"That's what I was telling monsieur. Poor little thing! Nobody knows anything about her, except that she had a father."
"Well, neighbor, somebody found a letter on him having for an address, 'To Monsieur Moranval, gentleman.'"
"Ah, he was a gentleman?"
"Yes, my dear. Oh, I remember all that as if it were yesterday."
"How fortunate one is in having such a memory! And what did the letter say?"
"It seemed that there were only a few lines of which nobody could make much of anything; someone recommended to this Moranval to take great precautions in the business which brought him to Paris. But what business?

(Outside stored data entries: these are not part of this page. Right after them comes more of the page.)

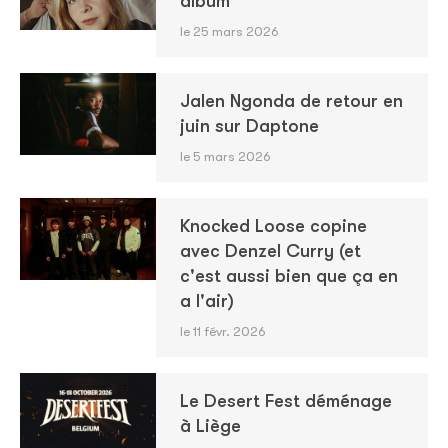
album
le 25 mars 2026
Jalen Ngonda de retour en
juin sur Daptone
le 5 mars 2026
Knocked Loose copine
avec Denzel Curry (et
c'est aussi bien que ça en
a l'air)
le 11 févr. 2026
Le Desert Fest déménage
à Liège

Nobody knows anything about it."
"Did they find nothing else on him?"
"No; there is little doubt that the poor man was robbed after being murdered."
"Did they go to Touquet's to inquire what he knew about it?"
"Touquet answered the officers of justice that the man had come down to his house the evening before, and had introduced himself as a gentleman who was about to remain for some time in Paris; that he had first asked him to put his little girl to bed, and that later he had gone out, saying he should be absent for an hour or so. Touquet had waited up for him a great part of the night, and it was not till the next day that he learned from public rumor that a man had been found murdered in the Rue Saint-Honoré, a short distance from his house; that, being already uneasy about his guest, he had gone to see the victim, and had recognized the man who had arrived at his place the evening before."